Quella che all’esordio era la coraggiosa scelta identitaria, controcorrente, dettata dalle proprie origini ed esperienze giovanili, è finalmente sostituita dalla nuova identità, umana oltre che artistica, costruita sulle esperienze della maturità.
Una curiosità: il brano finale, The Nonce, è dedicato a una astrusa entità informatica che doveva dare il nome al progetto originario della band di Fabio. Nothence ne è l’anagramma, generato casualmente da un errore tipografico agli esordi e quindi mantenuto.
Per chi voglia infrangere le certezze dell’autore di questa musica “che non è scritta per essere venduta” e “che non verrà ascoltata”, i CD dei 4 album, attualmente privi di distribuzione commerciale, possono essere acquistati direttamente dal sito ufficiale Nothence, dove i primi 2 album sono comunque ascoltabili in bassa risoluzione tramite i link a Soundcloud e Bandcamp (che offre anche l’acquisto dei file lossless).

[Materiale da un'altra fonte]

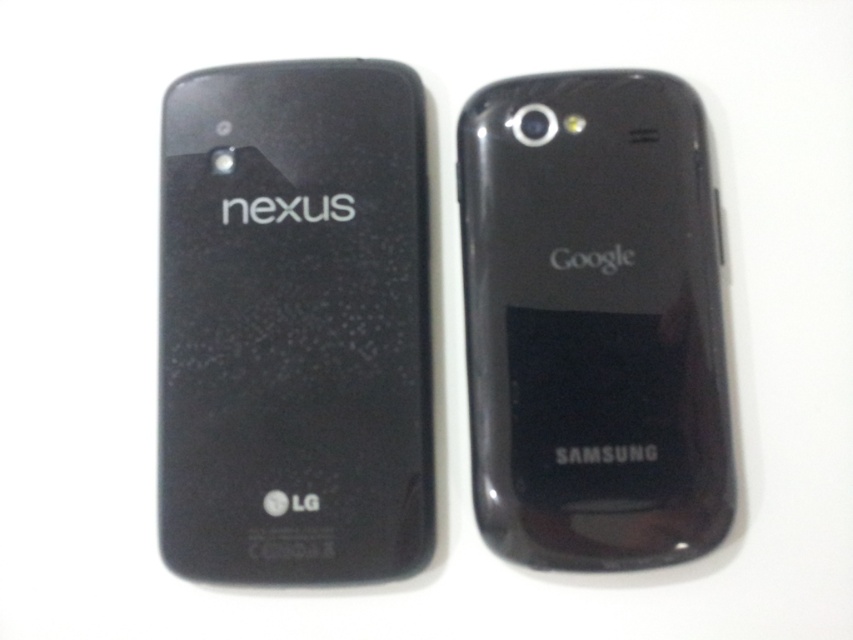
Question: Is matte black nexus phone at left to the right of glossy black phone at center from the viewer's perspective?

Choices:
 (A) yes
 (B) no

Answer: (B)

Question: Does matte black nexus phone at left have a lesser width compared to glossy black phone at center?

Choices:
 (A) yes
 (B) no

Answer: (B)

Question: Which point is farther to the camera?

Choices:
 (A) (415, 388)
 (B) (564, 372)

Answer: (A)

Question: Is matte black nexus phone at left to the right of glossy black phone at center from the viewer's perspective?

Choices:
 (A) no
 (B) yes

Answer: (A)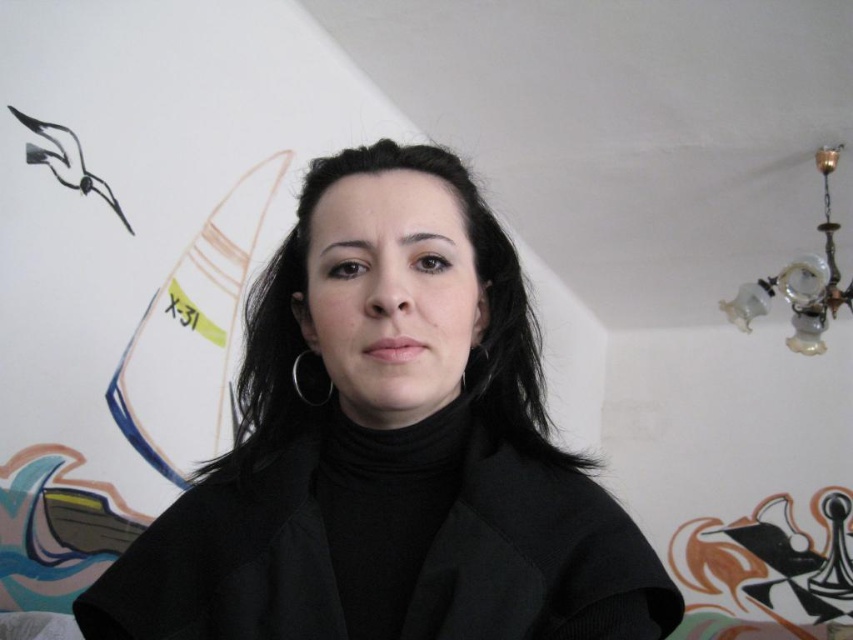
Question: Is black matte jacket at center above black woolen coat at center?

Choices:
 (A) no
 (B) yes

Answer: (B)

Question: Does black matte jacket at center have a greater width compared to black woolen coat at center?

Choices:
 (A) no
 (B) yes

Answer: (B)

Question: Which object is farther from the camera taking this photo?

Choices:
 (A) black woolen coat at center
 (B) black matte jacket at center

Answer: (A)

Question: Which point appears farthest from the camera in this image?

Choices:
 (A) (547, 502)
 (B) (216, 500)

Answer: (B)

Question: Which of the following is the farthest from the observer?

Choices:
 (A) (624, 636)
 (B) (538, 548)

Answer: (B)

Question: Can you confirm if black matte jacket at center is positioned above black woolen coat at center?

Choices:
 (A) no
 (B) yes

Answer: (B)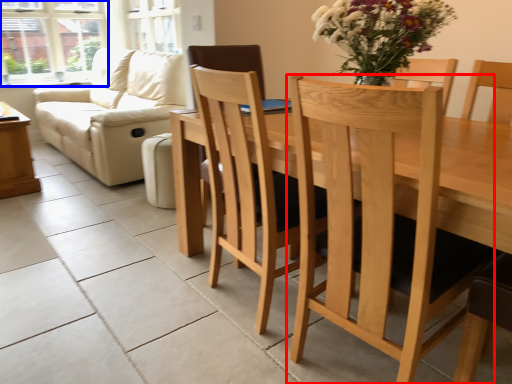
Question: Among these objects, which one is farthest to the camera, chair (highlighted by a red box) or window (highlighted by a blue box)?

Choices:
 (A) chair
 (B) window

Answer: (B)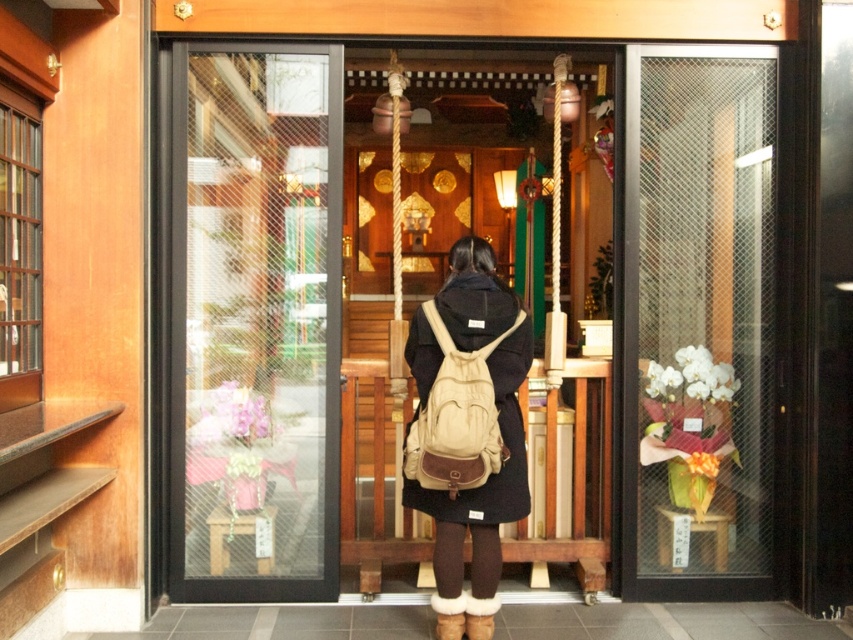
Question: Does transparent glass door at center come behind clear glass door at right?

Choices:
 (A) no
 (B) yes

Answer: (A)

Question: Which of these objects is positioned farthest from the canvas backpack at center?

Choices:
 (A) clear glass door at right
 (B) transparent glass door at center
 (C) matte black elevator at center
 (D) beige canvas backpack at center

Answer: (A)

Question: Estimate the real-world distances between objects in this image. Which object is farther from the transparent glass door at center?

Choices:
 (A) clear glass door at right
 (B) canvas backpack at center
 (C) matte black elevator at center
 (D) beige canvas backpack at center

Answer: (A)

Question: Does matte black elevator at center appear on the right side of beige canvas backpack at center?

Choices:
 (A) no
 (B) yes

Answer: (B)

Question: Which point is farther from the camera taking this photo?

Choices:
 (A) (608, 413)
 (B) (711, 96)
 (C) (463, 388)

Answer: (A)

Question: Observing the image, what is the correct spatial positioning of clear glass door at right in reference to beige canvas backpack at center?

Choices:
 (A) left
 (B) right

Answer: (B)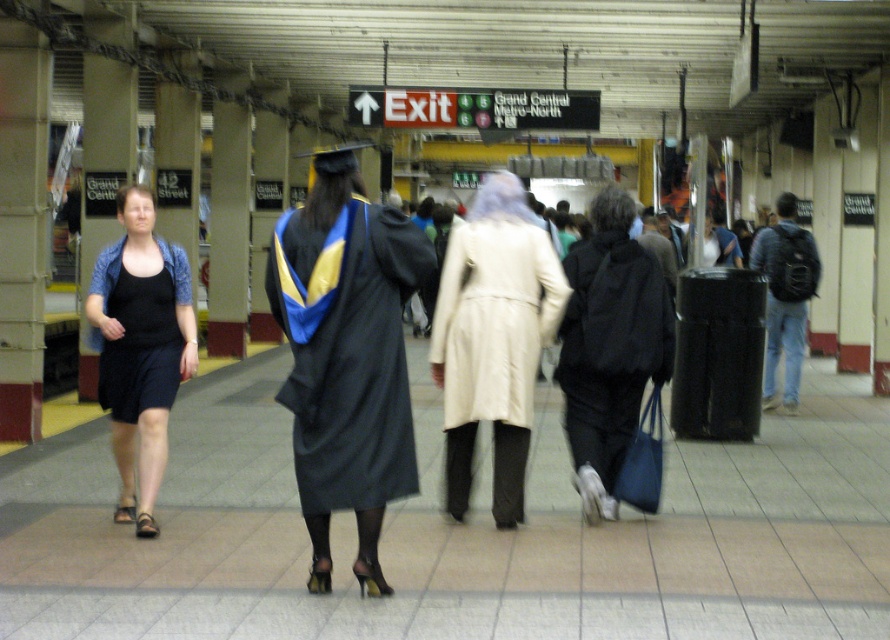
Question: From the image, what is the correct spatial relationship of black matte dress at center in relation to denim jeans at right?

Choices:
 (A) below
 (B) above

Answer: (A)

Question: Estimate the real-world distances between objects in this image. Which object is farther from the black matte dress at left?

Choices:
 (A) denim jeans at right
 (B) black matte dress at center
 (C) beige fabric coat at center

Answer: (A)

Question: Which point is farther to the camera?

Choices:
 (A) (816, 284)
 (B) (373, 240)
 (C) (540, 321)

Answer: (A)

Question: Is beige fabric coat at center smaller than black matte graduation gown at center?

Choices:
 (A) no
 (B) yes

Answer: (B)

Question: Does beige fabric coat at center have a smaller size compared to black matte graduation gown at center?

Choices:
 (A) no
 (B) yes

Answer: (B)

Question: Which object appears farthest from the camera in this image?

Choices:
 (A) beige fabric coat at center
 (B) black matte graduation gown at center
 (C) matte black gown at center
 (D) black matte dress at left

Answer: (B)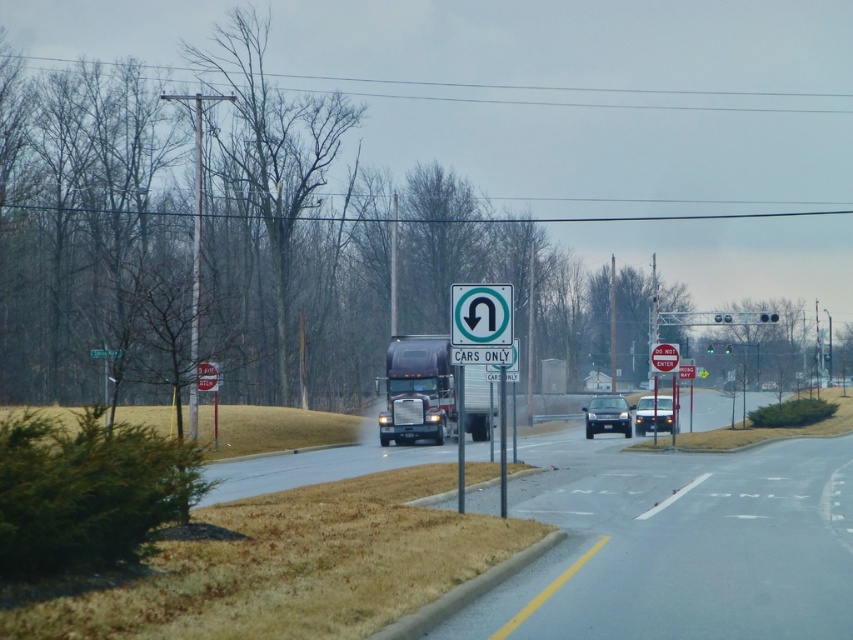
Which is above, metallic silver trailer truck at center or green plastic sign at center?

Positioned higher is green plastic sign at center.

Between metallic silver trailer truck at center and green plastic sign at center, which one has more height?

metallic silver trailer truck at center

Which is behind, point (440, 412) or point (508, 312)?

Point (440, 412)

At what (x,y) coordinates should I click in order to perform the action: click on metallic silver trailer truck at center. Please return your answer as a coordinate pair (x, y). This screenshot has height=640, width=853. Looking at the image, I should click on (416, 388).

Can you confirm if matte black sedan at center is positioned above shiny black sedan at center?

No, matte black sedan at center is not above shiny black sedan at center.

Who is taller, matte black sedan at center or shiny black sedan at center?

Standing taller between the two is shiny black sedan at center.

Does point (630, 432) lie behind point (650, 426)?

No, (630, 432) is in front of (650, 426).

Where is `matte black sedan at center`? The height and width of the screenshot is (640, 853). matte black sedan at center is located at coordinates (607, 416).

Which is above, metallic silver trailer truck at center or shiny black sedan at center?

metallic silver trailer truck at center is higher up.

Which is in front, point (415, 380) or point (648, 413)?

Positioned in front is point (415, 380).

Describe the element at coordinates (416, 388) in the screenshot. This screenshot has height=640, width=853. I see `metallic silver trailer truck at center` at that location.

The image size is (853, 640). Find the location of `metallic silver trailer truck at center`. metallic silver trailer truck at center is located at coordinates pos(416,388).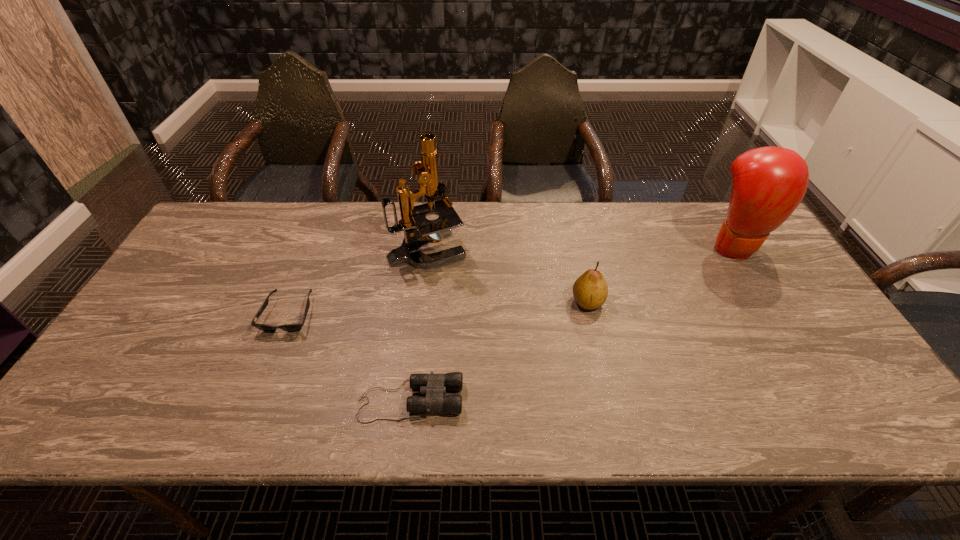
Locate an element on the screen. The width and height of the screenshot is (960, 540). free region at the right edge of the desktop is located at coordinates (770, 294).

Where is `vacant space at the near left corner of the desktop`? The height and width of the screenshot is (540, 960). vacant space at the near left corner of the desktop is located at coordinates (108, 433).

Where is `free spot between the leftmost object and the fourth object from left to right`? This screenshot has width=960, height=540. free spot between the leftmost object and the fourth object from left to right is located at coordinates (439, 308).

Locate an element on the screen. This screenshot has width=960, height=540. vacant space in between the nearest object and the microscope is located at coordinates (419, 325).

The image size is (960, 540). Identify the location of empty space between the fourth object from left to right and the leftmost object. (439, 308).

You are a GUI agent. You are given a task and a screenshot of the screen. Output one action in this format:
    pyautogui.click(x=<x>, y=<y>)
    Task: Click on the empty space between the nearest object and the fourth object from left to right
    This screenshot has height=540, width=960.
    Given the screenshot: What is the action you would take?
    pyautogui.click(x=499, y=351)

The height and width of the screenshot is (540, 960). In order to click on blank region between the rightmost object and the microscope in this screenshot , I will do `click(581, 247)`.

This screenshot has height=540, width=960. Find the location of `vacant space that is in between the boxing glove and the second object from right to left`. vacant space that is in between the boxing glove and the second object from right to left is located at coordinates point(661,274).

The image size is (960, 540). In order to click on unoccupied position between the sunglasses and the microscope in this screenshot , I will do `click(358, 281)`.

I want to click on free spot between the leftmost object and the third shortest object, so pyautogui.click(x=439, y=308).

Il formato mp3 può essere acquistato e scaricato in streaming da Amazon. Il download è possibile anche tramite iTunes e GooglePlayMusica mentre lo streaming è disponibile da pressoché tutti i servizi (Spotify, Tidal, Deezer, AppleMusic). Su Qobuz sono disponibili solo i primi 3 album, in streaming e in download, anche in qualità CD.